▶ _AIM_:
Copy every row below word for word, changing nothing.

[Dataset excerpts]
════════════════
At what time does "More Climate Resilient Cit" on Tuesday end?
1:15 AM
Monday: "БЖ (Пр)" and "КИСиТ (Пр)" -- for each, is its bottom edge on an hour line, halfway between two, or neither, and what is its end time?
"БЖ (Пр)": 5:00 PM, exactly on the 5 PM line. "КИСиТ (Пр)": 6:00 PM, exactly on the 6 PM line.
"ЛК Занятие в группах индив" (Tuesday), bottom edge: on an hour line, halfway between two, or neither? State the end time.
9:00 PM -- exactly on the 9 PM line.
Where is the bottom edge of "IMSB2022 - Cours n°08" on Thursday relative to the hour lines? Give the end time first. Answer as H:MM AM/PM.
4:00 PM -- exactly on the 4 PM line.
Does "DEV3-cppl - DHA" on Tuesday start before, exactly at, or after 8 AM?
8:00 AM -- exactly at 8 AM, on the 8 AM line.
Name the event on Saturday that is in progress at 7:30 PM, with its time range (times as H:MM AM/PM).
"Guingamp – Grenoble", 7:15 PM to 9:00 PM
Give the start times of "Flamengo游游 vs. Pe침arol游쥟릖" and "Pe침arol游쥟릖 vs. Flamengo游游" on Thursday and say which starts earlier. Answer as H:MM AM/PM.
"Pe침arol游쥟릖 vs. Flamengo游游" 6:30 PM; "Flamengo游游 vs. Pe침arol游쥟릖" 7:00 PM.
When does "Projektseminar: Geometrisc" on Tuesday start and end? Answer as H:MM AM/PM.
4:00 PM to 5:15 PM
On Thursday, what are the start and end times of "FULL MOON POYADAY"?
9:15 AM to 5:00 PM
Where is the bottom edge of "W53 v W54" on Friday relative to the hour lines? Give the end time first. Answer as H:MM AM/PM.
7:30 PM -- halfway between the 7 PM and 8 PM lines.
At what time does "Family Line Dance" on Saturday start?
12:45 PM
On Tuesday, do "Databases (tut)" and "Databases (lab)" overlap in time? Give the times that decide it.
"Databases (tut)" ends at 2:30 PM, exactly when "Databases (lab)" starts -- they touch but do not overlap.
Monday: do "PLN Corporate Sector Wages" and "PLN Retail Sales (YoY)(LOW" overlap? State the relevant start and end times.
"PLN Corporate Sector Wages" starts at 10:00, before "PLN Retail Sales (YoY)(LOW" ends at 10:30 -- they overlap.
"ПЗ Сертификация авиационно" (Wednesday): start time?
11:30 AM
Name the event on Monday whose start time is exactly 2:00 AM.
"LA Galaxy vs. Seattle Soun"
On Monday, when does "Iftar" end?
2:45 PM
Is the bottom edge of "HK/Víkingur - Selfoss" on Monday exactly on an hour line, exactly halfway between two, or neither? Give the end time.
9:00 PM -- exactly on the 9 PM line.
════════════════
▶ _TASK ANSWER_:
At what time does "More Climate Resilient Cit" on Tuesday end?
1:15 AM
Monday: "БЖ (Пр)" and "КИСиТ (Пр)" -- for each, is its bottom edge on an hour line, halfway between two, or neither, and what is its end time?
"БЖ (Пр)": 5:00 PM, exactly on the 5 PM line. "КИСиТ (Пр)": 6:00 PM, exactly on the 6 PM line.
"ЛК Занятие в группах индив" (Tuesday), bottom edge: on an hour line, halfway between two, or neither? State the end time.
9:00 PM -- exactly on the 9 PM line.
Where is the bottom edge of "IMSB2022 - Cours n°08" on Thursday relative to the hour lines? Give the end time first. Answer as H:MM AM/PM.
4:00 PM -- exactly on the 4 PM line.
Does "DEV3-cppl - DHA" on Tuesday start before, exactly at, or after 8 AM?
8:00 AM -- exactly at 8 AM, on the 8 AM line.
Name the event on Saturday that is in progress at 7:30 PM, with its time range (times as H:MM AM/PM).
"Guingamp – Grenoble", 7:15 PM to 9:00 PM
Give the start times of "Flamengo游游 vs. Pe침arol游쥟릖" and "Pe침arol游쥟릖 vs. Flamengo游游" on Thursday and say which starts earlier. Answer as H:MM AM/PM.
"Pe침arol游쥟릖 vs. Flamengo游游" 6:30 PM; "Flamengo游游 vs. Pe침arol游쥟릖" 7:00 PM.
When does "Projektseminar: Geometrisc" on Tuesday start and end? Answer as H:MM AM/PM.
4:00 PM to 5:15 PM
On Thursday, what are the start and end times of "FULL MOON POYADAY"?
9:15 AM to 5:00 PM
Where is the bottom edge of "W53 v W54" on Friday relative to the hour lines? Give the end time first. Answer as H:MM AM/PM.
7:30 PM -- halfway between the 7 PM and 8 PM lines.
At what time does "Family Line Dance" on Saturday start?
12:45 PM
On Tuesday, do "Databases (tut)" and "Databases (lab)" overlap in time? Give the times that decide it.
"Databases (tut)" ends at 2:30 PM, exactly when "Databases (lab)" starts -- they touch but do not overlap.
Monday: do "PLN Corporate Sector Wages" and "PLN Retail Sales (YoY)(LOW" overlap? State the relevant start and end times.
"PLN Corporate Sector Wages" starts at 10:00, before "PLN Retail Sales (YoY)(LOW" ends at 10:30 -- they overlap.
"ПЗ Сертификация авиационно" (Wednesday): start time?
11:30 AM
Name the event on Monday whose start time is exactly 2:00 AM.
"LA Galaxy vs. Seattle Soun"
On Monday, when does "Iftar" end?
2:45 PM
Is the bottom edge of "HK/Víkingur - Selfoss" on Monday exactly on an hour line, exactly halfway between two, or neither? Give the end time.
9:00 PM -- exactly on the 9 PM line.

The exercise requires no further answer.